Saved entries:
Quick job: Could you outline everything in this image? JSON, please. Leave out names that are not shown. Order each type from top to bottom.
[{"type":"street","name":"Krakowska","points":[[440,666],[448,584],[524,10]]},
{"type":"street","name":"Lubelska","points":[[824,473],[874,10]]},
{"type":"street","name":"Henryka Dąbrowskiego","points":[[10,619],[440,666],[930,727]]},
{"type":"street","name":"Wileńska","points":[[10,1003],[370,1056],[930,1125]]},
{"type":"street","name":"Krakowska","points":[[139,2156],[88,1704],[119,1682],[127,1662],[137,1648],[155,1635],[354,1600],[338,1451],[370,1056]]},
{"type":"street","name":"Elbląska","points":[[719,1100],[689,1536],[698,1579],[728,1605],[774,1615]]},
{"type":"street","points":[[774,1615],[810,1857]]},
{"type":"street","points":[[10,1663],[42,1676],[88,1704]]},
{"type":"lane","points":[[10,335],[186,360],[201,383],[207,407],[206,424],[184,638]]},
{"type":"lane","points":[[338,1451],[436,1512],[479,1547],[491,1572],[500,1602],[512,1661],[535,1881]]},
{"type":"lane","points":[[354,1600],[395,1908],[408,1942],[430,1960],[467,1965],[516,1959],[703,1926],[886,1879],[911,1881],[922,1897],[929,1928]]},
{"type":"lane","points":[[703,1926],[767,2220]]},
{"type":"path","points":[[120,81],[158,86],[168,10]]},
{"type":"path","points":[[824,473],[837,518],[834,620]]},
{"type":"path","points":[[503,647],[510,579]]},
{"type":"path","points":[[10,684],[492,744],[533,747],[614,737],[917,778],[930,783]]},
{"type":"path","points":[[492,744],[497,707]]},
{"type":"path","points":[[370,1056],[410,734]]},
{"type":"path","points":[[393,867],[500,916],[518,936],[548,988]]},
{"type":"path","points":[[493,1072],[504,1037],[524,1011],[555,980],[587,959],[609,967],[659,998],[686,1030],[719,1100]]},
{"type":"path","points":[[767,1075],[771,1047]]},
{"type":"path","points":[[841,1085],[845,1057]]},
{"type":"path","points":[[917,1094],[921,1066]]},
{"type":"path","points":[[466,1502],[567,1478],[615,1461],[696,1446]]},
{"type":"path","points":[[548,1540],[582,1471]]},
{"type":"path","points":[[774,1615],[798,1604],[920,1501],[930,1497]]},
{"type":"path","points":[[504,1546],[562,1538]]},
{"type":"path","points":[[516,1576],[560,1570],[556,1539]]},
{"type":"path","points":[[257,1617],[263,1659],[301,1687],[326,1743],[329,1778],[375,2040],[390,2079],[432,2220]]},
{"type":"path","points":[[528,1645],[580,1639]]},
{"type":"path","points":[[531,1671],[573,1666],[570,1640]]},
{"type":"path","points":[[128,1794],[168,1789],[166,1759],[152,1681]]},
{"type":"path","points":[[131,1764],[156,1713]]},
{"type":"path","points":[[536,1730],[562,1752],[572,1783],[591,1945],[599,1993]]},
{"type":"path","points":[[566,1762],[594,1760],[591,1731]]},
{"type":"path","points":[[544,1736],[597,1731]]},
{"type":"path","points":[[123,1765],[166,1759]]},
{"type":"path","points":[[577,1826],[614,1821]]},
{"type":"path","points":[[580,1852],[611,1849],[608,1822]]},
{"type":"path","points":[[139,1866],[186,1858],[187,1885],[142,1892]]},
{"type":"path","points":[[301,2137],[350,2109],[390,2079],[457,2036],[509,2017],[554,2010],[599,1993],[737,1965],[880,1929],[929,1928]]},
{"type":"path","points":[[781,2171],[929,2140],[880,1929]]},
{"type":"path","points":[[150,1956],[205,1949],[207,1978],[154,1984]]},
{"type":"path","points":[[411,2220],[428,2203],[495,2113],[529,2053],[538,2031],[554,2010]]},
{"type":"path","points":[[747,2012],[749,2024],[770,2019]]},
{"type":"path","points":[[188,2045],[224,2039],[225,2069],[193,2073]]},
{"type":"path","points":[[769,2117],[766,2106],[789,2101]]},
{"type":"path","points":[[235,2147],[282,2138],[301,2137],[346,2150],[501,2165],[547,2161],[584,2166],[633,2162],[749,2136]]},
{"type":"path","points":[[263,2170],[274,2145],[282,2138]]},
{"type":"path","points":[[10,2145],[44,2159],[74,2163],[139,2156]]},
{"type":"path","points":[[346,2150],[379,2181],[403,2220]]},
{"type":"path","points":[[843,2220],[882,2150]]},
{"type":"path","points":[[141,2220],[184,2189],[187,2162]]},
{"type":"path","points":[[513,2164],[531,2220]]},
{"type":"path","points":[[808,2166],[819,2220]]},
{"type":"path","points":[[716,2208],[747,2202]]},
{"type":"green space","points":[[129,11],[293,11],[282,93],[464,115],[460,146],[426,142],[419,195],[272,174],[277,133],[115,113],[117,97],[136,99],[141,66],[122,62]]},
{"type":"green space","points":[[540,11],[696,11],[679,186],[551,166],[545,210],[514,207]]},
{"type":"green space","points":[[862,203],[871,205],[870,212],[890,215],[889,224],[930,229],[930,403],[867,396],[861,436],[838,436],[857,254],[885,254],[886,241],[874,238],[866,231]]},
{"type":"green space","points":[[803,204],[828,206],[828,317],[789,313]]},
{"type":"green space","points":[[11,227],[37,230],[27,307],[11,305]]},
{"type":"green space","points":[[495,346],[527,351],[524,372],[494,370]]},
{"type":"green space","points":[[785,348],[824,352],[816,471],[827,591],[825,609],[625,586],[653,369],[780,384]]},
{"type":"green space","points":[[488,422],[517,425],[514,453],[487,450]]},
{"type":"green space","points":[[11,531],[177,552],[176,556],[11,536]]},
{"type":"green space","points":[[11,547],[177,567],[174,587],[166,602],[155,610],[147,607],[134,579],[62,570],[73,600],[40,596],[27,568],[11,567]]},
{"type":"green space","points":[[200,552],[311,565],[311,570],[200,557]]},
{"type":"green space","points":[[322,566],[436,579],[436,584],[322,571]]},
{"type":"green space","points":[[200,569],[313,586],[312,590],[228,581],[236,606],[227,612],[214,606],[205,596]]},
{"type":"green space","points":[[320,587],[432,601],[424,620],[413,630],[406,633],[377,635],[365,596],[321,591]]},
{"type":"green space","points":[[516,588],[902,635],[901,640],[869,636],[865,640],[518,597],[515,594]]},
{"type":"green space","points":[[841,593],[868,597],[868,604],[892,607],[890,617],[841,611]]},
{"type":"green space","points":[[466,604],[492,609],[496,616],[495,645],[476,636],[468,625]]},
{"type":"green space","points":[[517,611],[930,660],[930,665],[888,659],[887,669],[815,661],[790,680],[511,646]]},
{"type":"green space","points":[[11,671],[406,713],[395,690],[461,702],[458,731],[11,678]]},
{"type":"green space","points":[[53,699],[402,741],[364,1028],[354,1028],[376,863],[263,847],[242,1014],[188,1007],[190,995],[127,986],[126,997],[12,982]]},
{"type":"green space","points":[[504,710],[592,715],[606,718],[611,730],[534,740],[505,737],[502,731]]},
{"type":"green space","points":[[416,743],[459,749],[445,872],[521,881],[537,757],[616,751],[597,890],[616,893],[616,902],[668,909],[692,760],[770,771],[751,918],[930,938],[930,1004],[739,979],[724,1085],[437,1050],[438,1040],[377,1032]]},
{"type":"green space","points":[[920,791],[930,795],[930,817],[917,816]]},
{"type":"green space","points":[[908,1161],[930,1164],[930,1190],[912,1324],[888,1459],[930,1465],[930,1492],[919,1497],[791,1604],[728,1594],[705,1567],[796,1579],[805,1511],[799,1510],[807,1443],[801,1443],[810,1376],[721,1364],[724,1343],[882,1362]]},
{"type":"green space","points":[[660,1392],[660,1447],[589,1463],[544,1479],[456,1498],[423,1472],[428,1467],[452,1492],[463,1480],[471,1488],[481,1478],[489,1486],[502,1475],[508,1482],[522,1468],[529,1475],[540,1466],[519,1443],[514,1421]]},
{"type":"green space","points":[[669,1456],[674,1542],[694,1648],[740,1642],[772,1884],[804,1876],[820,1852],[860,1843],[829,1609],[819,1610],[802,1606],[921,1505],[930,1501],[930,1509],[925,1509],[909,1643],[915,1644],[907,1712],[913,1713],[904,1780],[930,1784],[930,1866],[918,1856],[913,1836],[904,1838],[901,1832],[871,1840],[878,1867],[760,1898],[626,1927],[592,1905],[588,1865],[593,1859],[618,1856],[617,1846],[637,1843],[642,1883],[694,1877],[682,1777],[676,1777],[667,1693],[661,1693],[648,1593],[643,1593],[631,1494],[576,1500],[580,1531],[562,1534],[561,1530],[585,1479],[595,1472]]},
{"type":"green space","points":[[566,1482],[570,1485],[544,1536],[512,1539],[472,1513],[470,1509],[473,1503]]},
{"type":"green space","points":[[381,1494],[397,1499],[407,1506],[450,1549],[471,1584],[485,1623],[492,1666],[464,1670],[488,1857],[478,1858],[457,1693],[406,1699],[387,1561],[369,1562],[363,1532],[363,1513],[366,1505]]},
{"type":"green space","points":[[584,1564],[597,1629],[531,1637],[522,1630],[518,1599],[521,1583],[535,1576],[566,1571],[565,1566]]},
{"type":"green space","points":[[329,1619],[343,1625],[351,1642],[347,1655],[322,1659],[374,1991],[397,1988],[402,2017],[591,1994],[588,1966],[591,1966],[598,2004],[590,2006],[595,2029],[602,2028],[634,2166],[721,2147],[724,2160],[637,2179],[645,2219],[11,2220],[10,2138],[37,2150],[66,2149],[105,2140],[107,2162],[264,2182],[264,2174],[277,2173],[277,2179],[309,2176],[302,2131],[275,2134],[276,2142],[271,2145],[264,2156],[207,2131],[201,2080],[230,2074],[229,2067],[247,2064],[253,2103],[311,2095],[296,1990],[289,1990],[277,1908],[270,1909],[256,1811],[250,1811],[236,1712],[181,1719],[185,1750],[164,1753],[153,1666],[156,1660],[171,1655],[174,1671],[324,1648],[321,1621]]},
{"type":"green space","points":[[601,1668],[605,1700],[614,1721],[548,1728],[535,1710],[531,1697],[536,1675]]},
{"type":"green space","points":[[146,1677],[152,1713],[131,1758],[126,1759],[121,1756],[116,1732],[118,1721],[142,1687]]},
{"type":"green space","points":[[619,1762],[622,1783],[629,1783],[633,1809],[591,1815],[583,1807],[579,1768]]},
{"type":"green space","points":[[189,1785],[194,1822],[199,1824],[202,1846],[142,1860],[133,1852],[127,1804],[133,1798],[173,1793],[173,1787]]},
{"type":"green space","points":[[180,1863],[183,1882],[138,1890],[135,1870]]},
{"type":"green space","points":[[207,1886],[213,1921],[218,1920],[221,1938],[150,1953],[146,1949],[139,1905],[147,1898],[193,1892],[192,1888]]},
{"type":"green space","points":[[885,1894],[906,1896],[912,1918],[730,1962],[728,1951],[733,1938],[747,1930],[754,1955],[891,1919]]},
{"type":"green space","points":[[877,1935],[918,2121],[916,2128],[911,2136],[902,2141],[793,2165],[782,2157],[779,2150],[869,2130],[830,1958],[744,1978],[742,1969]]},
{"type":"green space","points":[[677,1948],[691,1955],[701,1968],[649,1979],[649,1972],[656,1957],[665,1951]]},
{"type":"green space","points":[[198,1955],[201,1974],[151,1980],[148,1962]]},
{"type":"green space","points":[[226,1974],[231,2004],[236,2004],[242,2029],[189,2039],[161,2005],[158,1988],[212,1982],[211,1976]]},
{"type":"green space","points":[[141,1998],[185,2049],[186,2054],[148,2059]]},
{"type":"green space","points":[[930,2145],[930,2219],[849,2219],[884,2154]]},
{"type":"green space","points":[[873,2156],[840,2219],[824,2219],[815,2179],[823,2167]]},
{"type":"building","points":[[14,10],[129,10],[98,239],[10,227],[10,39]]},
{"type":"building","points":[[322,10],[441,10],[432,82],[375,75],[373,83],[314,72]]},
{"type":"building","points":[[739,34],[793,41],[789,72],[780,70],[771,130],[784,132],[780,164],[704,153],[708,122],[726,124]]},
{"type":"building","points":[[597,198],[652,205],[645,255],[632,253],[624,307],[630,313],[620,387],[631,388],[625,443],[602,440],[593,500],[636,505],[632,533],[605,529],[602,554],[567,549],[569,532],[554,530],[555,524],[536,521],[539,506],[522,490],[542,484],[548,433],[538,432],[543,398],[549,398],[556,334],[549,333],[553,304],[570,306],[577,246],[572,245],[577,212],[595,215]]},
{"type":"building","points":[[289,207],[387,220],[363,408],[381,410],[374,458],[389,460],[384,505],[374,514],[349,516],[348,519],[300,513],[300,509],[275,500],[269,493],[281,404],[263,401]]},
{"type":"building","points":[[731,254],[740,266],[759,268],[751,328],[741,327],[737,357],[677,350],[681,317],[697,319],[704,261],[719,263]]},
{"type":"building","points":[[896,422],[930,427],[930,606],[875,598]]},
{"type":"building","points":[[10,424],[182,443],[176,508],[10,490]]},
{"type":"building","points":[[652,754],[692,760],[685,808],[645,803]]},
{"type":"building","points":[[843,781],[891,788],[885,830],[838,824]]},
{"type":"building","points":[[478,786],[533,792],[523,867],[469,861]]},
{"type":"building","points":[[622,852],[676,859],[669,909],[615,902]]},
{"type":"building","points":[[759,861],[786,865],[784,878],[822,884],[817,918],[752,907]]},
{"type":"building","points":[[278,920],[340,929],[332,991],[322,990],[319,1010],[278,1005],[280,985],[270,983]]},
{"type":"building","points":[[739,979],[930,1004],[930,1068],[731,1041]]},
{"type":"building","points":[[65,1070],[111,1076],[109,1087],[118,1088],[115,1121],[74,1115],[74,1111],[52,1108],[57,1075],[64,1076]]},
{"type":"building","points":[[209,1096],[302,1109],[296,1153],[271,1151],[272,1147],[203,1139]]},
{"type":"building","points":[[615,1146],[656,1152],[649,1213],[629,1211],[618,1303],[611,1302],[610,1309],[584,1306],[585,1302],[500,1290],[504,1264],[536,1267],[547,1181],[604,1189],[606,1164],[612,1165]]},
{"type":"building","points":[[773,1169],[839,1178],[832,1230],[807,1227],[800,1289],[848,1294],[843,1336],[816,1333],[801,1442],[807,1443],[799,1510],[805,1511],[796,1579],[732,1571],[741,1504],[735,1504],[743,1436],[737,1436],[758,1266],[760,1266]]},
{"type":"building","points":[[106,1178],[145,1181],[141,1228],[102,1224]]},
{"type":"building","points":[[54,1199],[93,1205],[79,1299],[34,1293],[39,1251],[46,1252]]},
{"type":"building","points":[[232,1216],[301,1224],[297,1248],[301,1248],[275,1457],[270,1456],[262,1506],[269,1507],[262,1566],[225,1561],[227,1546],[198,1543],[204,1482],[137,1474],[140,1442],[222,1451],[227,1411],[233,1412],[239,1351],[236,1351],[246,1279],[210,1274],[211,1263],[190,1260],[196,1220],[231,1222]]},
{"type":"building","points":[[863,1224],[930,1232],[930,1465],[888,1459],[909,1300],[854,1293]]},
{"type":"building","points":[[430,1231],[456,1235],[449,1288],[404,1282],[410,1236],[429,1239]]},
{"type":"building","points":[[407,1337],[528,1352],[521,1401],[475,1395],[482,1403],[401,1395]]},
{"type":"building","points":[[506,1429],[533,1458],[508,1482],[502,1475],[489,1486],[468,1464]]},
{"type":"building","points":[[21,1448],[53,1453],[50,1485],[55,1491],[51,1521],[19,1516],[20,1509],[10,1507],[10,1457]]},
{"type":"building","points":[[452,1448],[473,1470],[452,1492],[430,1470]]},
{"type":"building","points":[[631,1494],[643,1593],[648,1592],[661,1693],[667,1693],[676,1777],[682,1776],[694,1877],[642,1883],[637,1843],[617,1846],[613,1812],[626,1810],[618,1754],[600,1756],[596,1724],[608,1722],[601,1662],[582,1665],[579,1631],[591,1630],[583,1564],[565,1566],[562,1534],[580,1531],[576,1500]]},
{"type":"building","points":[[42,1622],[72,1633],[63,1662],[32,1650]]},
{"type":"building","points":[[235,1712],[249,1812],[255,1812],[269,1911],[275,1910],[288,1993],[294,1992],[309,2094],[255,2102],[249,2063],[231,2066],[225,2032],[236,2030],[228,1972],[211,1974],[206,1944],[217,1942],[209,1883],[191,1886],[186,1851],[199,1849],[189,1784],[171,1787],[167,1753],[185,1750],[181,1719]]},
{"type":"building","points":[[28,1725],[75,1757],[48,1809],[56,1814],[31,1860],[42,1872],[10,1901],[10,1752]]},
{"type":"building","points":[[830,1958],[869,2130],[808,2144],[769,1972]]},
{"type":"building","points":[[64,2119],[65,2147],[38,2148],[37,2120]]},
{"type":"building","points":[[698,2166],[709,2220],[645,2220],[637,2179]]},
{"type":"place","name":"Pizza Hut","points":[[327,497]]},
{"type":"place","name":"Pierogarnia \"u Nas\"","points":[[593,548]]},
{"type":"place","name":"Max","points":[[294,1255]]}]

GOAL OF THE EXERCISE – Determine, please, how many lines hold "lane" in the records, and give that number by itself.

TASK RESPONSE – 4